Mol Cell. 2009 Sep 24;35(6):755-68. doi: 10.1016/j.molcel.2009.09.015.
PGC-1alpha is an inducible nuclear receptor coactivator with direct functions in both p300-mediated chromatin remodeling and Mediator-dependent transcription in vitro. Here, we have employed the PPARgamma- and TRalpha-activated brown adipose tissue-specific UCP-1 enhancer to investigate mechanistic aspects of PGC-1alpha function. We first demonstrate a cellular role for the PGC-1alpha-interacting MED1 subunit of Mediator in UCP-1 induction, as well as the accumulation of TRalpha, PPARgamma, PGC-1alpha, and MED1 on the UCP-1 enhancer in brown adipocytes. We then use biochemical assays to show that (i) PGC-1alpha is recruited to the TRalpha-RXRalpha-UCP-1 enhancer complex through interaction of an N-terminal LXXLL domain with TRalpha, (ii) MED1/Mediator displaces PGC-1alpha from TRalpha through LXXLL domain competition, and (iii) upon loss of PGC-1alpha-TRalpha interactions, PGC-1alpha remains associated with the enhancer complex through an interaction between PGC-1alpha and MED1 C-terminal domains. These results indicate dynamic MED1-dependent PGC-1alpha interactions related to functions in both chromatin remodeling and the transition to subsequent transcription initiation.

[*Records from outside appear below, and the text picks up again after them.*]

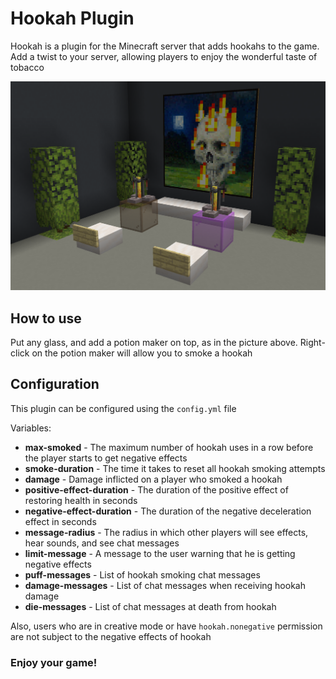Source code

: # Hookah Plugin

Hookah is a plugin for the Minecraft server that adds hookahs to the game.
Add a twist to your server, allowing players to enjoy the wonderful taste of tobacco

![](https://raw.githubusercontent.com/d3nbr0/mc-hookah/main/media/banner.png "Banner")

## How to use

Put any glass, and add a potion maker on top, as in the picture above.
Right-click on the potion maker will allow you to smoke a hookah

## Configuration

This plugin can be configured using the `config.yml` file

Variables:

- **max-smoked** - The maximum number of hookah uses in a row before the player starts to get negative effects
- **smoke-duration** - The time it takes to reset all hookah smoking attempts
- **damage** - Damage inflicted on a player who smoked a hookah
- **positive-effect-duration** - The duration of the positive effect of restoring health in seconds
- **negative-effect-duration** - The duration of the negative deceleration effect in seconds
- **message-radius** - The radius in which other players will see effects, hear sounds, and see chat messages
- **limit-message** - A message to the user warning that he is getting negative effects
- **puff-messages** - List of hookah smoking chat messages
- **damage-messages** - List of chat messages when receiving hookah damage
- **die-messages** - List of chat messages at death from hookah

Also, users who are in creative mode or have `hookah.nonegative` permission are not subject
to the negative effects of hookah

### Enjoy your game!
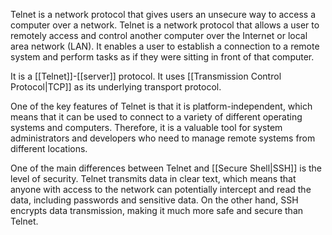 Telnet is a network protocol that gives users an unsecure way to access a computer over a network. Telnet is a network protocol that allows a user to remotely access and control another computer over the Internet or local area network (LAN). It enables a user to establish a connection to a remote system and perform tasks as if they were sitting in front of that computer.

It is a [[Telnet]]-[[server]] protocol. It uses [[Transmission Control Protocol|TCP]] as its underlying transport protocol.

One of the key features of Telnet is that it is platform-independent, which means that it can be used to connect to a variety of different operating systems and computers. Therefore, it is a valuable tool for system administrators and developers who need to manage remote systems from different locations.

One of the main differences between Telnet and [[Secure Shell|SSH]] is the level of security. Telnet transmits data in clear text, which means that anyone with access to the network can potentially intercept and read the data, including passwords and sensitive data. On the other hand, SSH encrypts data transmission, making it much more safe and secure than Telnet.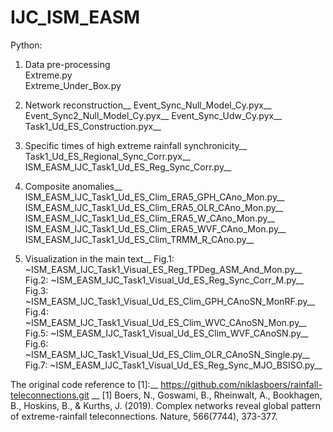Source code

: # IJC_ISM_EASM

Python:
1. Data pre-processing  
    Extreme.py  
    Extreme_Under_Box.py  

2. Network reconstruction__
    Event_Sync_Null_Model_Cy.pyx__
    Event_Sync2_Null_Model_Cy.pyx__
    Event_Sync_Udw_Cy.pyx__
    Task1_Ud_ES_Construction.pyx__

3. Specific times of high extreme rainfall synchronicity__
    Task1_Ud_ES_Regional_Sync_Corr.pyx__
    ISM_EASM_IJC_Task1_Ud_ES_Reg_Sync_Corr.py__

4. Composite anomalies__
    ISM_EASM_IJC_Task1_Ud_ES_Clim_ERA5_GPH_CAno_Mon.py__
    ISM_EASM_IJC_Task1_Ud_ES_Clim_ERA5_OLR_CAno_Mon.py__
    ISM_EASM_IJC_Task1_Ud_ES_Clim_ERA5_W_CAno_Mon.py__
    ISM_EASM_IJC_Task1_Ud_ES_Clim_ERA5_WVF_CAno_Mon.py__
    ISM_EASM_IJC_Task1_Ud_ES_Clim_TRMM_R_CAno.py__

5. Visualization in the main text__
    Fig.1: ~ISM_EASM_IJC_Task1_Visual_ES_Reg_TPDeg_ASM_And_Mon.py__
    Fig.2: ~ISM_EASM_IJC_Task1_Visual_Ud_ES_Reg_Sync_Corr_M.py__
    Fig.3: ~ISM_EASM_IJC_Task1_Visual_Ud_ES_Clim_GPH_CAnoSN_MonRF.py__
    Fig.4: ~ISM_EASM_IJC_Task1_Visual_Ud_ES_Clim_WVC_CAnoSN_Mon.py__
    Fig.5: ~ISM_EASM_IJC_Task1_Visual_Ud_ES_Clim_WVF_CAnoSN.py__
    Fig.6: ~ISM_EASM_IJC_Task1_Visual_Ud_ES_Clim_OLR_CAnoSN_Single.py__
    Fig.7: ~ISM_EASM_IJC_Task1_Visual_Ud_ES_Reg_Sync_MJO_BSISO.py__

The original code reference to [1]:__
https://github.com/niklasboers/rainfall-teleconnections.git
__
[1] Boers, N., Goswami, B., Rheinwalt, A., Bookhagen, B., Hoskins, B., & Kurths, J. (2019). Complex networks reveal global pattern of extreme-rainfall teleconnections. Nature, 566(7744), 373-377.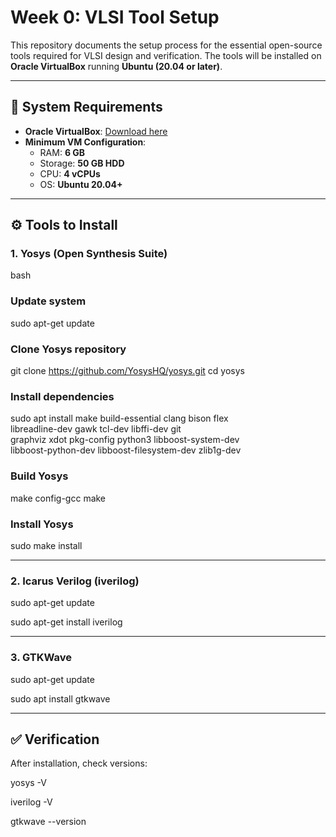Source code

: # Week 0: VLSI Tool Setup

This repository documents the setup process for the essential open-source tools required for VLSI design and verification. The tools will be installed on **Oracle VirtualBox** running **Ubuntu (20.04 or later)**.

---

## 📌 System Requirements

- **Oracle VirtualBox**: [Download here](https://www.virtualbox.org/wiki/Downloads)  
- **Minimum VM Configuration**:
  - RAM: **6 GB**
  - Storage: **50 GB HDD**
  - CPU: **4 vCPUs**
  - OS: **Ubuntu 20.04+**

---


## ⚙️ Tools to Install

### 1. Yosys (Open Synthesis Suite)
bash
### Update system
sudo apt-get update

### Clone Yosys repository
git clone https://github.com/YosysHQ/yosys.git
cd yosys

### Install dependencies
sudo apt install make build-essential clang bison flex \
libreadline-dev gawk tcl-dev libffi-dev git \
graphviz xdot pkg-config python3 libboost-system-dev \
libboost-python-dev libboost-filesystem-dev zlib1g-dev

### Build Yosys
make config-gcc
make

### Install Yosys
sudo make install

---


### 2. Icarus Verilog (iverilog)

sudo apt-get update

sudo apt-get install iverilog

---

### 3. GTKWave

sudo apt-get update

sudo apt install gtkwave

---

## ✅ Verification

After installation, check versions:

yosys -V

iverilog -V

gtkwave --version

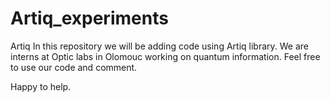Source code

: # Artiq_experiments
Artiq
In this repository we will be adding code using Artiq library. We are interns at Optic labs in Olomouc working on quantum information. 
Feel free to use our code and comment.

Happy to help.
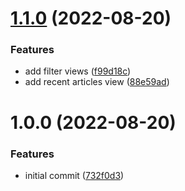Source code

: # [1.1.0](https://github.com/garredow/pock/compare/v1.0.0...v1.1.0) (2022-08-20)


### Features

* add filter views ([f99d18c](https://github.com/garredow/pock/commit/f99d18c274a251d222a3e0ce7644f4b562d99c6f))
* add recent articles view ([88e59ad](https://github.com/garredow/pock/commit/88e59ad85804f073b42d0c6878746bada1b5d1e6))

# 1.0.0 (2022-08-20)


### Features

* initial commit ([732f0d3](https://github.com/garredow/pock/commit/732f0d300c7f6d73452da7cb16d89021baa46769))
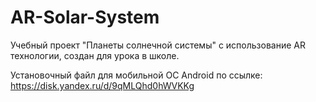 # AR-Solar-System
Учебный проект "Планеты солнечной системы" с использование AR технологии, создан для урока в школе.

Установочный файл для мобильной ОС Android по ссылке:
https://disk.yandex.ru/d/9qMLQhd0hWVKKg
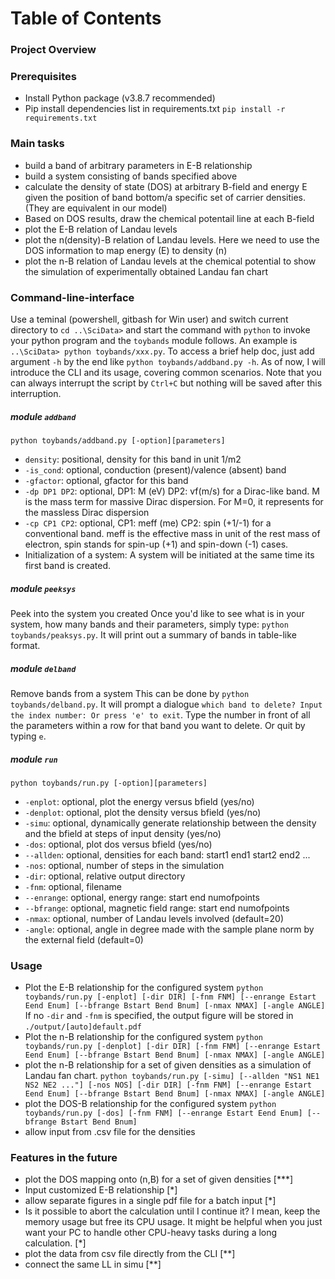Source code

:  # Table of Contents
### Project Overview
### Prerequisites
- Install Python package (v3.8.7 recommended)
- Pip install dependencies list in requirements.txt `pip install -r requirements.txt`
### Main tasks
- build a band of arbitrary parameters in E-B relationship
- build a system consisting of bands specified above
- calculate the density of state (DOS) at arbitrary B-field and energy E given the position of band bottom/a specific set of carrier densities. (They are equivalent in our model)
- Based on DOS results, draw the chemical potentail line at each B-field
- plot the E-B relation of Landau levels
- plot the n(density)-B relation of Landau levels. Here we need to use the DOS information to map energy (E) to density (n)
- plot the n-B relation of Landau levels at the chemical potential to show the simulation of experimentally obtained Landau fan chart
### Command-line-interface
Use a teminal (powershell, gitbash for Win user) and switch current directory to `cd ..\SciData>` and start the command with `python` to invoke your python program and the `toybands` module follows. 
An example is `..\SciData> python toybands/xxx.py`.  To access a brief help doc, just add argument `-h` by the end like `python toybands/addband.py -h`. As of now, I will introduce the CLI and its usage, covering common scenarios. Note that you can always interrupt the script by `Ctrl+C` but nothing will be saved after this interruption.

##### module `addband` 
`python toybands/addband.py [-option][parameters]`
- `density`: positional, density for this band in unit 1/m2
- `-is_cond`: optional, conduction (present)/valence (absent) band
- `-gfactor`: optional, gfactor for this band
- `-dp DP1 DP2`: optional, DP1: M (eV) DP2: vf(m/s) for a Dirac-like band. M is the mass term for massive Dirac dispersion. For M=0, it represents for the massless Dirac dispersion
- `-cp CP1 CP2`: optional, CP1: meff (me) CP2: spin (+1/-1) for a conventional band. meff is the effective mass in unit of the rest mass of electron, spin stands for spin-up (+1) and spin-down (-1) cases.
- Initialization of a system:
A system will be initiated at the same time its first band is created.

	
#####  module `peeksys`
Peek into the system you created
 Once you'd like to see what is in your system, how many bands and their parameters, simply type: `python toybands/peaksys.py`.  It will print out a summary of bands in table-like format.
 
 ##### module `delband`
 Remove bands from a system
 This can be done by `python toybands/delband.py`. It will prompt a dialogue `which band to delete? Input the index number: Or press 'e' to exit`. Type the number in front of all the parameters within a row for that band you want to delete. Or quit by typing `e`. 
 
 ##### module `run`
 `python toybands/run.py [-option][parameters]`
 - `-enplot`: optional, plot the energy versus bfield (yes/no)
 - `-denplot`: optional, plot the density versus bfield (yes/no)
 - `-simu`: optional, dynamically generate relationship between the density and the bfield at steps of input density (yes/no)
 - `-dos`: optional, plot dos versus bfield (yes/no)
 - `--allden`: optional, densities for each band: start1 end1 start2 end2 ...
 - `-nos`: optional, number of steps in the simulation
 - `-dir`: optional, relative output directory
 - `-fnm`: optional, filename
 - `--enrange`: optional, energy range: start end numofpoints
 - `--bfrange`: optional, magnetic field range: start end numofpoints
 - `-nmax`: optional, number of Landau levels involved (default=20)
 - `-angle`: optional, angle in degree made with the sample plane norm by the external field (default=0)
 ### Usage
 - Plot the E-B relationship for the configured system
 `python toybands/run.py [-enplot] [-dir DIR] [-fnm FNM] [--enrange Estart Eend Enum] [--bfrange Bstart Bend Bnum] [-nmax NMAX] [-angle ANGLE]` If no `-dir` and `-fnm` is specified, the output figure will be stored in `./output/[auto]default.pdf`  
 - Plot the n-B relationship for the configured system
 `python toybands/run.py [-denplot] [-dir DIR] [-fnm FNM] [--enrange Estart Eend Enum] [--bfrange Bstart Bend Bnum] [-nmax NMAX] [-angle ANGLE]`
 - plot the n-B relationship for a set of given densities as a simulation of Landau fan chart.
 `python toybands/run.py [-simu] [--allden "NS1 NE1 NS2 NE2 ..."] [-nos NOS] [-dir DIR] [-fnm FNM] [--enrange Estart Eend Enum] [--bfrange Bstart Bend Bnum] [-nmax NMAX] [-angle ANGLE]`
 - plot the DOS-B relationship for the configured system
 `python toybands/run.py [-dos] [-fnm FNM] [--enrange Estart Eend Enum] [--bfrange Bstart Bend Bnum]`
 -  allow input from .csv file for the densities
 
 ### Features in the future
 
 - plot the DOS mapping onto (n,B) for a set of given densities [***]
 - Input customized E-B relationship [*]
 - allow separate figures in a single pdf file for a batch input [*]
 - Is it possible to abort the calculation until I continue it? I mean, keep the memory usage but free its CPU usage. It might be helpful when you just want your PC to handle other CPU-heavy tasks during a long calculation. [*]
 - plot the data from csv file directly from the CLI [**]
 - connect the same LL in simu [**]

PGC-1α是一种可诱导的核受体辅激活因子,在体外对p300介导的染色质重塑和中介体依赖性转录均具有直接作用。在此,我们利用PPARγ和TRα激活的棕色脂肪组织特异性UCP-1增强子来研究PGC-1α功能的机制方面。我们首先证明了中介体中与PGC-1α相互作用的MED1亚基在UCP-1诱导中的细胞作用,以及TRα、PPARγ、PGC-1α和MED1在棕色脂肪细胞的UCP-1增强子上的积累。然后我们使用生化分析表明:(i)PGC-1α通过其N端LXXLL结构域与TRα的相互作用被招募到TRα-RXRα-UCP-1增强子复合物中;(ii)MED1/中介体通过LXXLL结构域竞争将PGC-1α从TRα上置换下来;(iii)当PGC-1α与TRα的相互作用丧失时,PGC-1α通过PGC-1α与MED1 C端结构域之间的相互作用仍与增强子复合物结合。这些结果表明了与染色质重塑和向后续转录起始转变功能相关的动态MED1依赖性PGC-1α相互作用。